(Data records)
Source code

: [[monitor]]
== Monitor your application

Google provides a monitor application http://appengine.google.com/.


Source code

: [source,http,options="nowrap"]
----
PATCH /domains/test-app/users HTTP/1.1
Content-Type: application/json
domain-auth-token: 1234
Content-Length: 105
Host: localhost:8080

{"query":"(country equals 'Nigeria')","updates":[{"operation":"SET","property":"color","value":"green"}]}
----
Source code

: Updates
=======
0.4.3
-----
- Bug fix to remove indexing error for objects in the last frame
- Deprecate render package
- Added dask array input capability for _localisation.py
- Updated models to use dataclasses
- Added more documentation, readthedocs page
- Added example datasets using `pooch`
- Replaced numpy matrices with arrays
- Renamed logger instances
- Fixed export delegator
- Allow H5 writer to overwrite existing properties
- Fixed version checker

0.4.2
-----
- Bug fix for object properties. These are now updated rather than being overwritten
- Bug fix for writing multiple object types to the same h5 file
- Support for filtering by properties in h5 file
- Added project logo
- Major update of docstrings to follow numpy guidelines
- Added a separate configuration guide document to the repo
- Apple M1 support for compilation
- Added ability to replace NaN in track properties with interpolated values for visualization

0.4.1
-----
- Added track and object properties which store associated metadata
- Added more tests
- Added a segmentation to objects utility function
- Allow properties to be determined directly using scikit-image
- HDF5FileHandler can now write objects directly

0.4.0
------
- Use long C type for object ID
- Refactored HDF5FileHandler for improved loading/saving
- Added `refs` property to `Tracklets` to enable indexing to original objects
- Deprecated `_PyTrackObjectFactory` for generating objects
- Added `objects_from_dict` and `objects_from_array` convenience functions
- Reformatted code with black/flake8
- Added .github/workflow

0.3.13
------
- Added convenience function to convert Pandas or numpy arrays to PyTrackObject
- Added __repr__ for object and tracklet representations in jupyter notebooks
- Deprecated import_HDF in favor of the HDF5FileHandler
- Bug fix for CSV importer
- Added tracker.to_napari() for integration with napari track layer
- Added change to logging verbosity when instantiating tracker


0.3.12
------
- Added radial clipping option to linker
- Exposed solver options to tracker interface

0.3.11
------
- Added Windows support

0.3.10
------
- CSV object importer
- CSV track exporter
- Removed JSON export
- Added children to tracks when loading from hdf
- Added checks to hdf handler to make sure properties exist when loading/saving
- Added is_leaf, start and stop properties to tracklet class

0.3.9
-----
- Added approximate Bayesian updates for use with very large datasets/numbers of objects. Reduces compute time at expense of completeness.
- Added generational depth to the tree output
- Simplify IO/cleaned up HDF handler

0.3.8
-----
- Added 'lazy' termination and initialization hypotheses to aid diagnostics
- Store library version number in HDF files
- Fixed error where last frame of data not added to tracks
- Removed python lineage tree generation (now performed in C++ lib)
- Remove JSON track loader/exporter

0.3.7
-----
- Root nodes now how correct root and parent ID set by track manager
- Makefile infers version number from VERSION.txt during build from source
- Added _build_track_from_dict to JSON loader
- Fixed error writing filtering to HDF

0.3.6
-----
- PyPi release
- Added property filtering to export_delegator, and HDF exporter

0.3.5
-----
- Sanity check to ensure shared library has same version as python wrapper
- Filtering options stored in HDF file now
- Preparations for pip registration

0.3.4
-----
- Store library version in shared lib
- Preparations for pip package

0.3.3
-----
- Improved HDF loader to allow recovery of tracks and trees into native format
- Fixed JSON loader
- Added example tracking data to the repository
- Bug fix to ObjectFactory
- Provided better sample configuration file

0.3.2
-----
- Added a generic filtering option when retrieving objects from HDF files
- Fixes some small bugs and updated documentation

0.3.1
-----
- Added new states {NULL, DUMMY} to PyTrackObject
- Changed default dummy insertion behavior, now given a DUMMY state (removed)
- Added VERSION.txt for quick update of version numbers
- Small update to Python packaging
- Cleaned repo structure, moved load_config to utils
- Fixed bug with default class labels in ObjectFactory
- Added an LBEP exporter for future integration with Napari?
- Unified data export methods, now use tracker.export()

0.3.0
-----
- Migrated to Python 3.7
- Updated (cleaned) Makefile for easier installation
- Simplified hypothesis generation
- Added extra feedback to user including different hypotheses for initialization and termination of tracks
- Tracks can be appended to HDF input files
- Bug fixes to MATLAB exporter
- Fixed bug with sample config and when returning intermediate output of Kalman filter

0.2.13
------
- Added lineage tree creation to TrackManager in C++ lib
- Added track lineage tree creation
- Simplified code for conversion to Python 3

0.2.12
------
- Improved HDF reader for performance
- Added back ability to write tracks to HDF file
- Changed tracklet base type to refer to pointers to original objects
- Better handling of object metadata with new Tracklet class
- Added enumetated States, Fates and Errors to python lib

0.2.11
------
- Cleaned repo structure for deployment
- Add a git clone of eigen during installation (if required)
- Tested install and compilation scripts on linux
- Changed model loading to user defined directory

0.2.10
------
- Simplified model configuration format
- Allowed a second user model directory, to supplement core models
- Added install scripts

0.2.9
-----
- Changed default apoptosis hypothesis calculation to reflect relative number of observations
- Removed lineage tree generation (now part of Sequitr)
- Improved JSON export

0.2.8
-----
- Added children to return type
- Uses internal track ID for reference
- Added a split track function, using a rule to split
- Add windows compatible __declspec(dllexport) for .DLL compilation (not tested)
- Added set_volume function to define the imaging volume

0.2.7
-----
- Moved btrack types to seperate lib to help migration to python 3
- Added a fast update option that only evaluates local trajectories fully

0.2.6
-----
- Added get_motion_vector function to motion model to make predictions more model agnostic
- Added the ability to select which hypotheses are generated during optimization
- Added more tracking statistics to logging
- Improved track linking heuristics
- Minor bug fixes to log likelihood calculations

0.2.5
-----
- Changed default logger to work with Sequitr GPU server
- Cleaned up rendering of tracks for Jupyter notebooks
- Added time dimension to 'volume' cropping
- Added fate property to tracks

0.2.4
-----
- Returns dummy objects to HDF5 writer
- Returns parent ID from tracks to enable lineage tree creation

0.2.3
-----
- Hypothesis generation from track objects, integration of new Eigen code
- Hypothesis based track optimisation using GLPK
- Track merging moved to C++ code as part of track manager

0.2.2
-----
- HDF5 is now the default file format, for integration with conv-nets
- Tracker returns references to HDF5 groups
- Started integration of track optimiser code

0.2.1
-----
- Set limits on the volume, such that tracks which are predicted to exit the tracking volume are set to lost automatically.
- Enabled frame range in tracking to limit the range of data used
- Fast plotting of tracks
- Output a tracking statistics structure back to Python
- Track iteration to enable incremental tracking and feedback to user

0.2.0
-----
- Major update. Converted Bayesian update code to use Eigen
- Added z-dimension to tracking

__What you need to do__. Every line that holds the word "when" should be copied from the records.

__Answer space__.
- Added change to logging verbosity when instantiating tracker
- Added children to tracks when loading from hdf
- Added checks to hdf handler to make sure properties exist when loading/saving
- Added a generic filtering option when retrieving objects from HDF files
- Fixed bug with sample config and when returning intermediate output of Kalman filter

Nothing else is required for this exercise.